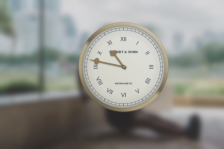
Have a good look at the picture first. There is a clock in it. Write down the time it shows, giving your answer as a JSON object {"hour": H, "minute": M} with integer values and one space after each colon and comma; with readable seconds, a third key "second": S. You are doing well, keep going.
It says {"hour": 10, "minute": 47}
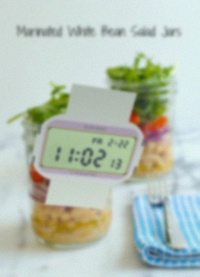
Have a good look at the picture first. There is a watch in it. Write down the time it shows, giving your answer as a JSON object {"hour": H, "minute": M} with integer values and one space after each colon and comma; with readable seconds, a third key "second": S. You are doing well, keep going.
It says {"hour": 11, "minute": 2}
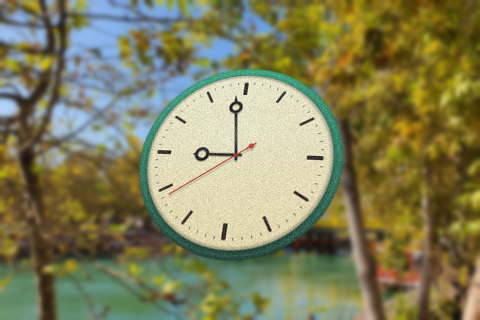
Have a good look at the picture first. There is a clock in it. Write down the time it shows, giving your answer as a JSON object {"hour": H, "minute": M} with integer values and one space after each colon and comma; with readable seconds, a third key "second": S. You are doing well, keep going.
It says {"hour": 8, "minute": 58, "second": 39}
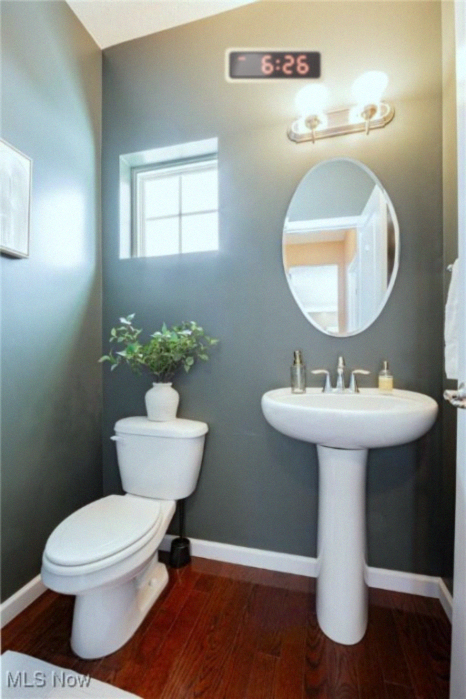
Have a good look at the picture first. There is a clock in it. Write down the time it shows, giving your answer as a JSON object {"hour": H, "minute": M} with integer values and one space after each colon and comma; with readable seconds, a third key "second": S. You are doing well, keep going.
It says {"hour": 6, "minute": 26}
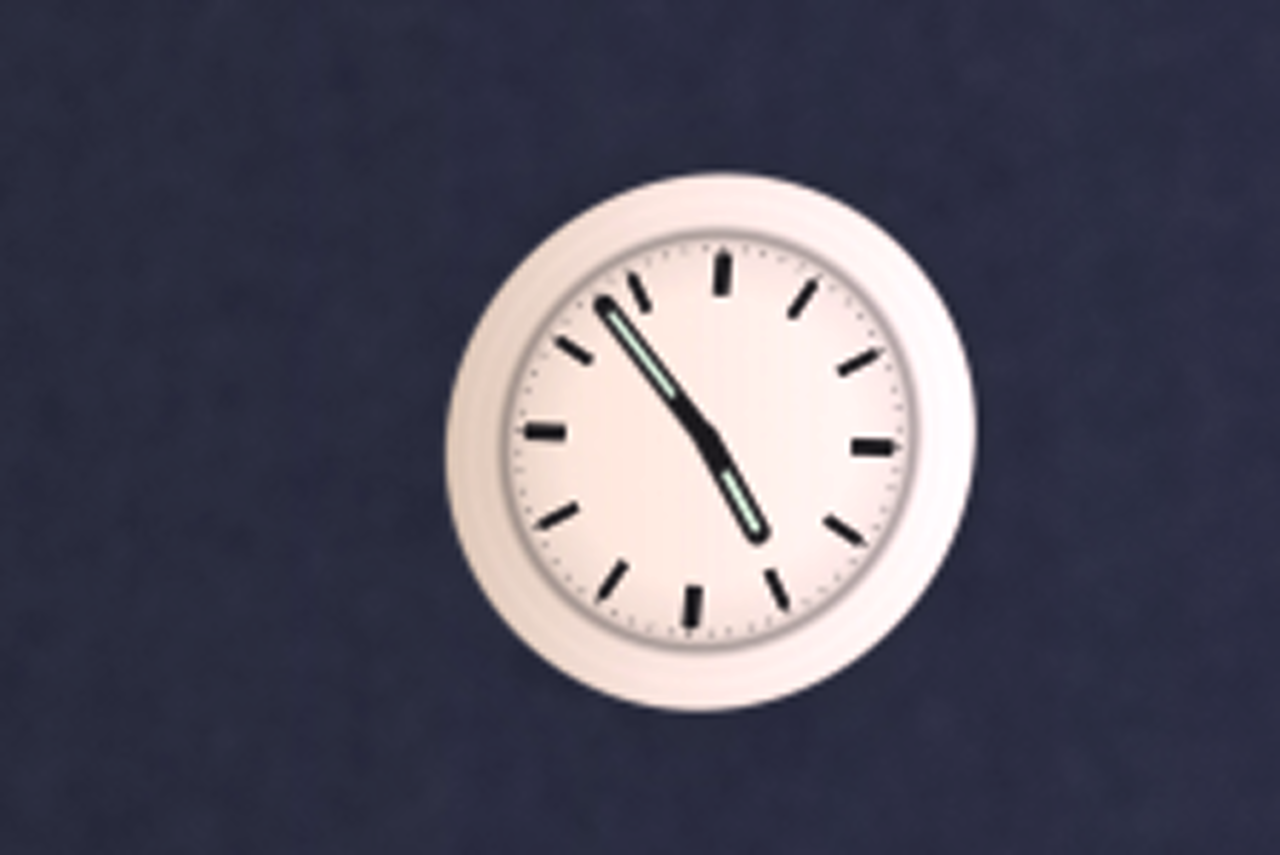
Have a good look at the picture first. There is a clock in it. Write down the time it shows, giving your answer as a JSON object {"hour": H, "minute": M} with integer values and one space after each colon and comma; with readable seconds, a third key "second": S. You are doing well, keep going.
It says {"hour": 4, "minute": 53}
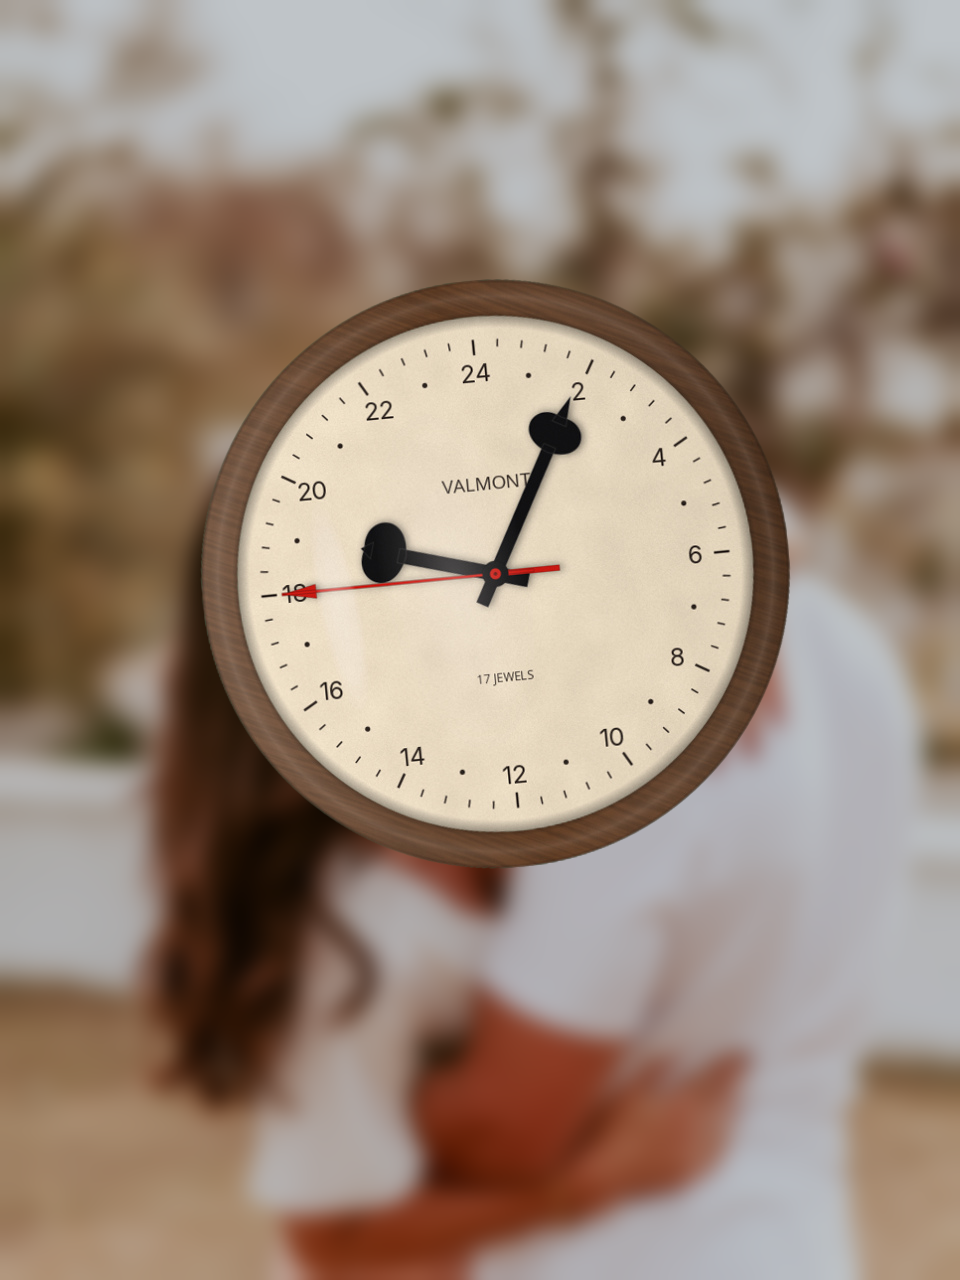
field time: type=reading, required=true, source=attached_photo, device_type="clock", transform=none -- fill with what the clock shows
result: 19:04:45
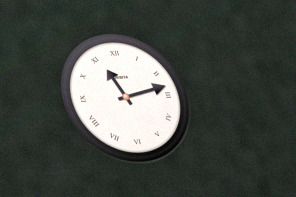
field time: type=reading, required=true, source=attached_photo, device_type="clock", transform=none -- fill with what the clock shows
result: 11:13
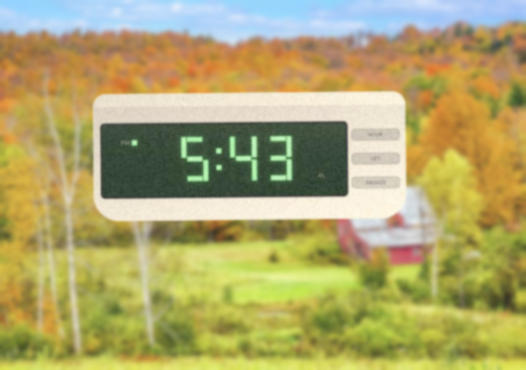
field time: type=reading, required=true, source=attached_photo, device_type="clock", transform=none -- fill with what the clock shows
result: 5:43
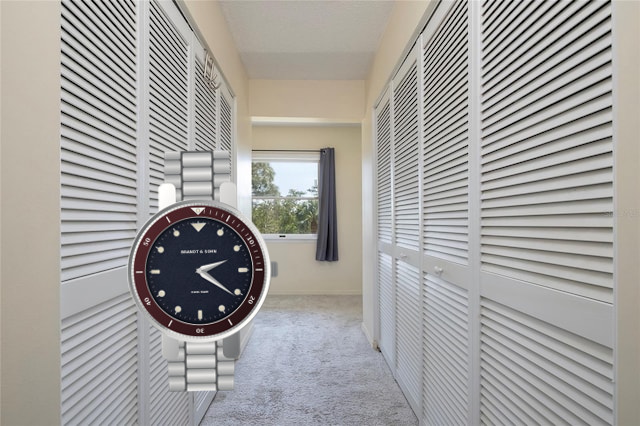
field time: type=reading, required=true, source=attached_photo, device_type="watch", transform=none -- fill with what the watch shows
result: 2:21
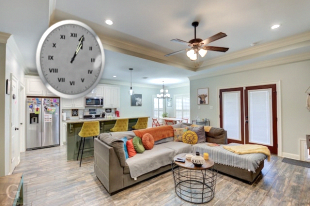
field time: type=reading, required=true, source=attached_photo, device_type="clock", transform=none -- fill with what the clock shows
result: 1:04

········

[WRITTEN TASK] Rewrite all of the items above, replacing "Have a good look" with "Take a close look" and keeping everything else the same. Leave the pictures out of your output.

[REPLY TO THE EXERCISE]
Take a close look at the picture first. There is a clock in it. Write down the time it shows, giving your answer as a JSON object {"hour": H, "minute": M} with integer values and one space after each colon and comma; with readable seconds, a third key "second": S. You are doing well, keep going.
It says {"hour": 10, "minute": 47}
Take a close look at the picture first. There is a watch in it. Write down the time it shows, giving your answer as a JSON object {"hour": H, "minute": M} with integer values and one space after each colon and comma; with readable seconds, a third key "second": S. You are doing well, keep going.
It says {"hour": 11, "minute": 2}
Take a close look at the picture first. There is a clock in it. Write down the time it shows, giving your answer as a JSON object {"hour": H, "minute": M} with integer values and one space after each colon and comma; with readable seconds, a third key "second": S. You are doing well, keep going.
It says {"hour": 8, "minute": 58, "second": 39}
Take a close look at the picture first. There is a clock in it. Write down the time it shows, giving your answer as a JSON object {"hour": H, "minute": M} with integer values and one space after each colon and comma; with readable seconds, a third key "second": S. You are doing well, keep going.
It says {"hour": 6, "minute": 26}
Take a close look at the picture first. There is a clock in it. Write down the time it shows, giving your answer as a JSON object {"hour": H, "minute": M} with integer values and one space after each colon and comma; with readable seconds, a third key "second": S. You are doing well, keep going.
It says {"hour": 4, "minute": 53}
field time: type=reading, required=true, source=attached_photo, device_type="clock", transform=none -- fill with what the clock shows
result: 19:04:45
field time: type=reading, required=true, source=attached_photo, device_type="clock", transform=none -- fill with what the clock shows
result: 11:13
field time: type=reading, required=true, source=attached_photo, device_type="clock", transform=none -- fill with what the clock shows
result: 5:43
field time: type=reading, required=true, source=attached_photo, device_type="watch", transform=none -- fill with what the watch shows
result: 2:21
field time: type=reading, required=true, source=attached_photo, device_type="clock", transform=none -- fill with what the clock shows
result: 1:04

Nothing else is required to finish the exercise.